** TEXT SEGMENT follows **

Mid-life crisis. I didn't even know what it is, until it bumped right into me. So to explain, it is a phase where you lose all the wisdom earned over years and start craving experiences. One fine evening, I was lying on my sofa enjoying my pre-dinner news on the TV, when I saw her. Ripped-masculine-sturdy-- "Perfect" I yelled. I could feel a surge of adrenaline pumping into me. I was imagining myself riding the bike on the Delhi- Bangkok International Freeway wearing the ray-ban, leather jacket, biking boots and a smirk on the face. Next morning, I was in the Harley Davidson showroom, trying to negotiate the price for the exorbitant beast.

** End of TEXT SEGMENT **
** SUPPLIED ENTRIES follows **

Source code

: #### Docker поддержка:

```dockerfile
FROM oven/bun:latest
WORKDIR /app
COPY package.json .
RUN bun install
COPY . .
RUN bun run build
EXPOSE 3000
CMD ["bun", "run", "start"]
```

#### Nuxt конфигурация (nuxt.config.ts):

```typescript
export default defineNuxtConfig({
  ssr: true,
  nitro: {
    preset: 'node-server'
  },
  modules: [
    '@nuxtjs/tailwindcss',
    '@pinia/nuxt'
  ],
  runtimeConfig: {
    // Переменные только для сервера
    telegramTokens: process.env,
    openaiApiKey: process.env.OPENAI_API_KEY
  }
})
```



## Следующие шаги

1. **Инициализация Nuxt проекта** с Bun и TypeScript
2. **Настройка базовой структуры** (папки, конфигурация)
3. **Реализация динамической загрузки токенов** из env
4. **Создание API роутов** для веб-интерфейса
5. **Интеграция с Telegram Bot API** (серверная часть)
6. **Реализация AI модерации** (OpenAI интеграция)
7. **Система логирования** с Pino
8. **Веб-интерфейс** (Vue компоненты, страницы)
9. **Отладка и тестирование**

** End of SUPPLIED ENTRIES **

▶ _EXERCISES_:
1. Decide whether each statement agrees with the mid-life crisis story, answering yes or no and quoting the exact words of the story that settle it: (a) The narrator already knew what a mid-life crisis was before going through one. (b) The narrator was on the sofa watching the news before dinner. (c) The narrator visited the Harley Davidson showroom the next morning.
2. Translate this sentence from the mid-life crisis story into Spanish: "Next morning, I was in the Harley Davidson showroom, trying to negotiate the price for the exorbitant beast."
3. Go on with the mid-life crisis story from its last sentence.
The records play no part in this work.

▶ _TASK ANSWERS_:
1.
(a) No: "I didn't even know what it is, until it bumped right into me."
(b) Yes: "I was lying on my sofa enjoying my pre-dinner news on the TV"
(c) Yes: "Next morning, I was in the Harley Davidson showroom"

2. A la mañana siguiente, estaba en el concesionario de Harley Davidson, intentando negociar el precio de la exorbitante bestia.

3.
Fueled with excitement, I brought her home. Arrogantly ignoring the rage of my wife, I planned a month long solo bike trip to Bangkok. I started off on a Friday morning, with the 'Swades' song playing in my earphones. The excitement drug faded in the first five hundred kms. The stubborn ego lasted for the next 100 kms. Soon, I couldn't feel my back. Mid-life crisis or whatever you call it made me forget that I am a chronic back pain patient. I braked besides a huge tree on the Highway, and thought to rest my back for a while, only to realize that getting up again was impossible. I could only imagine the look on my wife's face if I return home now.
Till date I have resisted to show her the photographs of the trip.